Restate every entry word for word.

++++++

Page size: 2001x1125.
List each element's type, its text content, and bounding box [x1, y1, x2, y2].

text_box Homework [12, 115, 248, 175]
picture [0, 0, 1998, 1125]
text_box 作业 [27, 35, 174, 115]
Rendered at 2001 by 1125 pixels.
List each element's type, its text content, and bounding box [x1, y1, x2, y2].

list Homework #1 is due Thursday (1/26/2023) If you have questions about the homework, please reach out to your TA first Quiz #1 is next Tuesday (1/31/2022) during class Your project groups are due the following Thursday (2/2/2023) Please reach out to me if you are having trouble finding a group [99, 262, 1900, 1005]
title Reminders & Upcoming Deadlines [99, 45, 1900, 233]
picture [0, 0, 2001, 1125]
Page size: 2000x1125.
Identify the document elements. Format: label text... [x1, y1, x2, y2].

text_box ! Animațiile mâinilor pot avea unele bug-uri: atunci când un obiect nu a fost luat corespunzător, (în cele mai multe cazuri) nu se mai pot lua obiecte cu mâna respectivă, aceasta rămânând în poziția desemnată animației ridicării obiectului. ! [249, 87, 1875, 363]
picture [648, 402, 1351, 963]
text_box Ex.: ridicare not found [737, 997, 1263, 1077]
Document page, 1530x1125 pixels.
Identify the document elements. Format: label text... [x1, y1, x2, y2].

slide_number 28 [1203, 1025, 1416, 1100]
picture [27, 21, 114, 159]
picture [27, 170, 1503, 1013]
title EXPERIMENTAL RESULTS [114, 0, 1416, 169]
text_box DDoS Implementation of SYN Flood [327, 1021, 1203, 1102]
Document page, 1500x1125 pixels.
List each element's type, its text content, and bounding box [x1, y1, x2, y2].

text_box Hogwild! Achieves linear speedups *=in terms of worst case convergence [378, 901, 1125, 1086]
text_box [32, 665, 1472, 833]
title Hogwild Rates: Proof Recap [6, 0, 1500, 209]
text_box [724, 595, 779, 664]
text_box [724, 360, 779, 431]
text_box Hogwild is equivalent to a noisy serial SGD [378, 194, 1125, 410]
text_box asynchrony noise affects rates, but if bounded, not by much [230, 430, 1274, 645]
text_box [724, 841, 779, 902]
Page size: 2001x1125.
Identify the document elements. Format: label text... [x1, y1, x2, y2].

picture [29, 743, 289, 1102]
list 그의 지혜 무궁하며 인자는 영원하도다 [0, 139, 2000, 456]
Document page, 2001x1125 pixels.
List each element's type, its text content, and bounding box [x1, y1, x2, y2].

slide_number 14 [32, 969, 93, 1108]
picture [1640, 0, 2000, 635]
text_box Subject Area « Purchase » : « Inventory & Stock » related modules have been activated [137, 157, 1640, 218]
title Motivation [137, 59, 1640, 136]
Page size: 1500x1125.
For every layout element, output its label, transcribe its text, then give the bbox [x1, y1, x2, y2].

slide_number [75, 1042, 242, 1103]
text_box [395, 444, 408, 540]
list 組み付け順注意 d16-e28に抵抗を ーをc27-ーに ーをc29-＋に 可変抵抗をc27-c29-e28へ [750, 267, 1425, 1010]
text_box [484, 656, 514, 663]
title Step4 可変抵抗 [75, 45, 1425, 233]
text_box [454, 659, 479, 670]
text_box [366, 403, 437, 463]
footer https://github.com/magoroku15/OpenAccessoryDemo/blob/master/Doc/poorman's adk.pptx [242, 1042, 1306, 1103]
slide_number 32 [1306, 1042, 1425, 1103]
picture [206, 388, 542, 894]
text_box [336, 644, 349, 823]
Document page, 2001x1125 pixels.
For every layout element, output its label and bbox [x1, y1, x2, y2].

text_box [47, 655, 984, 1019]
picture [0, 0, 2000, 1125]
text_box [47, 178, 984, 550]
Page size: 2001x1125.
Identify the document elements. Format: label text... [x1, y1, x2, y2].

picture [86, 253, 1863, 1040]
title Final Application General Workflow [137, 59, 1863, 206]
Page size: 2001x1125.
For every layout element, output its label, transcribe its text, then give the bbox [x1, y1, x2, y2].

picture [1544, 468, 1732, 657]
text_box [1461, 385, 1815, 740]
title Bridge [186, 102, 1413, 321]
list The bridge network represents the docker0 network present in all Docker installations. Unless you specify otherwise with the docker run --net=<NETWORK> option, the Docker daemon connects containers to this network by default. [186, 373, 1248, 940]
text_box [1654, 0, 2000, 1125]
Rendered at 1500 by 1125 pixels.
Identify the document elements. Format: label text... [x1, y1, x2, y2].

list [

++++++

**Answer to this task**
Page size: 2001x1125.
List each element's type, its text content, and bounding box [x1, y1, x2, y2].

text_box Homework [12, 115, 248, 175]
picture [0, 0, 1998, 1125]
text_box 作业 [27, 35, 174, 115]
Rendered at 2001 by 1125 pixels.
List each element's type, its text content, and bounding box [x1, y1, x2, y2].

list Homework #1 is due Thursday (1/26/2023) If you have questions about the homework, please reach out to your TA first Quiz #1 is next Tuesday (1/31/2022) during class Your project groups are due the following Thursday (2/2/2023) Please reach out to me if you are having trouble finding a group [99, 262, 1900, 1005]
title Reminders & Upcoming Deadlines [99, 45, 1900, 233]
picture [0, 0, 2001, 1125]
Page size: 2000x1125.
Identify the document elements. Format: label text... [x1, y1, x2, y2].

text_box ! Animațiile mâinilor pot avea unele bug-uri: atunci când un obiect nu a fost luat corespunzător, (în cele mai multe cazuri) nu se mai pot lua obiecte cu mâna respectivă, aceasta rămânând în poziția desemnată animației ridicării obiectului. ! [249, 87, 1875, 363]
picture [648, 402, 1351, 963]
text_box Ex.: ridicare not found [737, 997, 1263, 1077]
Document page, 1530x1125 pixels.
Identify the document elements. Format: label text... [x1, y1, x2, y2].

slide_number 28 [1203, 1025, 1416, 1100]
picture [27, 21, 114, 159]
picture [27, 170, 1503, 1013]
title EXPERIMENTAL RESULTS [114, 0, 1416, 169]
text_box DDoS Implementation of SYN Flood [327, 1021, 1203, 1102]
Document page, 1500x1125 pixels.
List each element's type, its text content, and bounding box [x1, y1, x2, y2].

text_box Hogwild! Achieves linear speedups *=in terms of worst case convergence [378, 901, 1125, 1086]
text_box [32, 665, 1472, 833]
title Hogwild Rates: Proof Recap [6, 0, 1500, 209]
text_box [724, 595, 779, 664]
text_box [724, 360, 779, 431]
text_box Hogwild is equivalent to a noisy serial SGD [378, 194, 1125, 410]
text_box asynchrony noise affects rates, but if bounded, not by much [230, 430, 1274, 645]
text_box [724, 841, 779, 902]
Page size: 2001x1125.
Identify the document elements. Format: label text... [x1, y1, x2, y2].

picture [29, 743, 289, 1102]
list 그의 지혜 무궁하며 인자는 영원하도다 [0, 139, 2000, 456]
Document page, 2001x1125 pixels.
List each element's type, its text content, and bounding box [x1, y1, x2, y2].

slide_number 14 [32, 969, 93, 1108]
picture [1640, 0, 2000, 635]
text_box Subject Area « Purchase » : « Inventory & Stock » related modules have been activated [137, 157, 1640, 218]
title Motivation [137, 59, 1640, 136]
Page size: 1500x1125.
For every layout element, output its label, transcribe its text, then give the bbox [x1, y1, x2, y2].

slide_number [75, 1042, 242, 1103]
text_box [395, 444, 408, 540]
list 組み付け順注意 d16-e28に抵抗を ーをc27-ーに ーをc29-＋に 可変抵抗をc27-c29-e28へ [750, 267, 1425, 1010]
text_box [484, 656, 514, 663]
title Step4 可変抵抗 [75, 45, 1425, 233]
text_box [454, 659, 479, 670]
text_box [366, 403, 437, 463]
footer https://github.com/magoroku15/OpenAccessoryDemo/blob/master/Doc/poorman's adk.pptx [242, 1042, 1306, 1103]
slide_number 32 [1306, 1042, 1425, 1103]
picture [206, 388, 542, 894]
text_box [336, 644, 349, 823]
Document page, 2001x1125 pixels.
For every layout element, output its label and bbox [x1, y1, x2, y2].

text_box [47, 655, 984, 1019]
picture [0, 0, 2000, 1125]
text_box [47, 178, 984, 550]
Page size: 2001x1125.
Identify the document elements. Format: label text... [x1, y1, x2, y2].

picture [86, 253, 1863, 1040]
title Final Application General Workflow [137, 59, 1863, 206]
Page size: 2001x1125.
For every layout element, output its label, transcribe its text, then give the bbox [x1, y1, x2, y2].

picture [1544, 468, 1732, 657]
text_box [1461, 385, 1815, 740]
title Bridge [186, 102, 1413, 321]
list The bridge network represents the docker0 network present in all Docker installations. Unless you specify otherwise with the docker run --net=<NETWORK> option, the Docker daemon connects containers to this network by default. [186, 373, 1248, 940]
text_box [1654, 0, 2000, 1125]
Rendered at 1500 by 1125 pixels.
Identify the document elements. Format: label text... [x1, y1, x2, y2].

list [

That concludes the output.